London Brexit-Machtkampf: Warten auf den nächsten Sturm

London · Nach mehreren Ministerrücktritten ist bei der Regierung in London am Dienstag etwas Ruhe eingekehrt. Doch mit Spannung wurde darauf gewartet, ob sich Ex-Außenminister Boris Johnson zu Wort melden würde.

 Das britische Parlament im Palace of Westminster.

Das britische Parlament im Palace of Westminster.

Foto: dpa/-

Wird er Premierministerin Theresa May noch einmal herausfordern?

Mit einer Misstrauensabstimmung gegen May wurde aber nicht mehr gerechnet. Demonstrativ twitterte die Premierministerin ein Gruppenfoto vom Kabinettstisch mit lächelnden Gesichtern. Unerwarteten Zuspruch bekam Johnson von der anderen Seite des Atlantiks. US-Präsident Donald Trump bezeichnete Johnson kurz vor seiner Abreise zum Nato-Gipfel in Brüssel als Freund. „Er hat mich sehr, sehr unterstützt und war sehr nett zu mir. Vielleicht werde ich mit ihm reden, wenn ich da drüben bin.“ Am Donnerstag wird Trump in Großbritannien erwartet. Nicht so vorteilhaft äußerte er sich über May. Auf die Frage eines Journalisten, ob sie zurücktreten sollte, sagte er: „Ich komme sehr gut mit ihr aus. Das ist natürlich Sache des Volks.“

Die Premierministerin zeigte sich bei einem Gottesdienst in der Westminster Abbey zum 100. Jahrestag der Gründung der britischen Luftwaffe Royal Air Force selbstbewusst. Sie trug einen Fascinator – einen modischen Kopfschmuck mit Federn, wie er gerne zum Pferderennen in Ascot getragen wird. Viele glauben, dass Mays politische Zukunft nun vor allem von der Reaktion der EU auf ihre jüngsten Brexit-Pläne abhängt.

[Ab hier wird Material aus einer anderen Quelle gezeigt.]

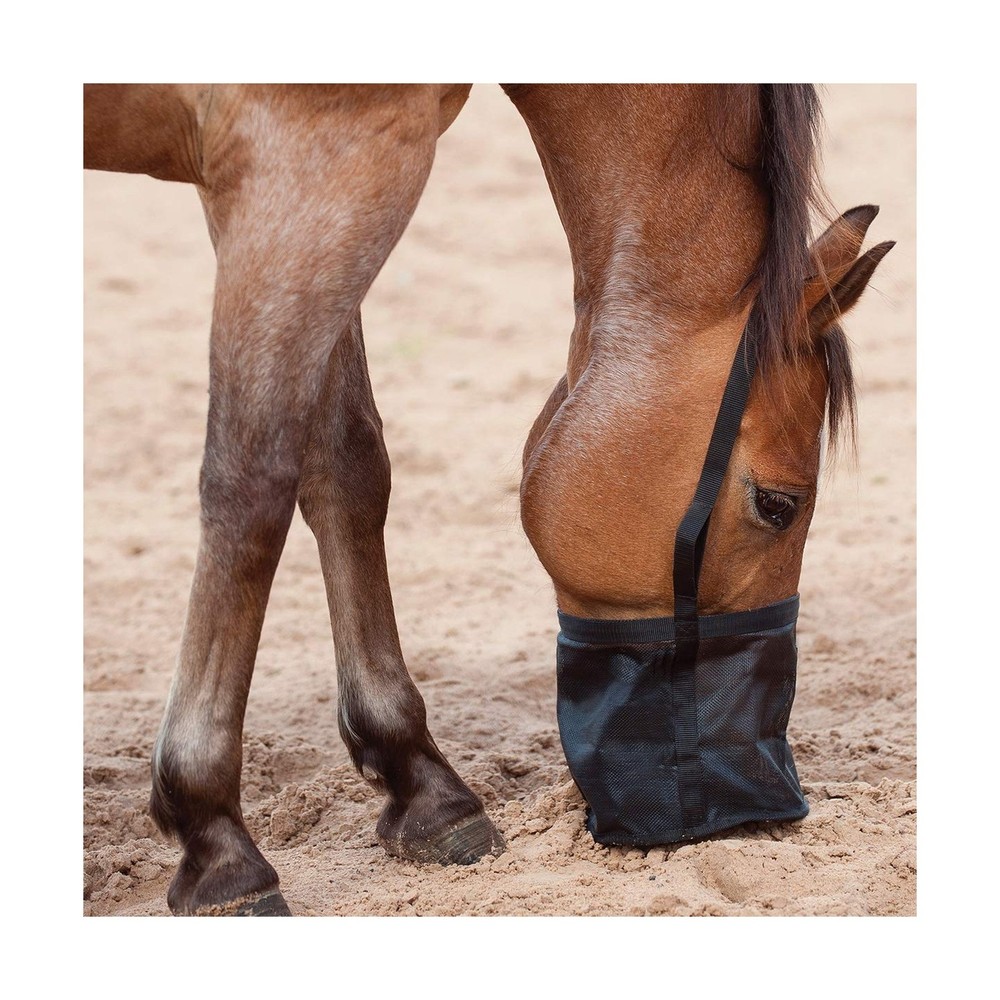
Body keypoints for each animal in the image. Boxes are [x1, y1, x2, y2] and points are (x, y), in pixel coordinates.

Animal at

Am Donnerstag sollen Details zu den Plänen präsentiert werden, dann will sich Brüssel äußern. Erste Reaktionen waren zurückhaltend. Kaum vorstellbar, dass May in Brüssel ohne weitere Zugeständnisse auf Erfolg bei den Brexit-Gesprächen hoffen kann. „Ein Land, das die Europäische Union und den Binnenmarkt verlässt, kann am Ende nicht genauso gut oder sogar besser als ein Mitgliedsstaat der EU gestellt sein“, bekräftigte David McAllister (CDU), Vizepräsident der EVP-Fraktion im Europäischen Parlament am Dienstag die harte Haltung der EU in einem Interview mit hr-Info.

Die Kräfteverhältnisse im britischen Kabinett jedenfalls scheinen sich zugunsten eines EU-freundlicheren Kurses verschoben zu haben. Der neue Außenminister Jeremy Hunt warb vor dem Brexit-Referendum 2016 noch für den Verbleib Großbritanniens in der EU.

Wird London seine Position weiter aufweichen? Genau das befürchteten die Brexit-Hardliner um Boris Johnson und David Davis. Die Befürworter eines harten Brexits hätten zwar wohl genug Stimmen, um ein Misstrauensvotum zu erzwingen – voraussichtlich aber nicht genug, es ohne Unterstützung auch zu gewinnen. Fraglich ist, ob sich das ändert, sollte May in Brüssel auf Granit beißen. Der Machtkampf ist noch nicht vorbei. Weitere Rücktritte wurden nicht ausgeschlossen. Umweltminister Michael Gove gilt dabei als Wackelkandidat.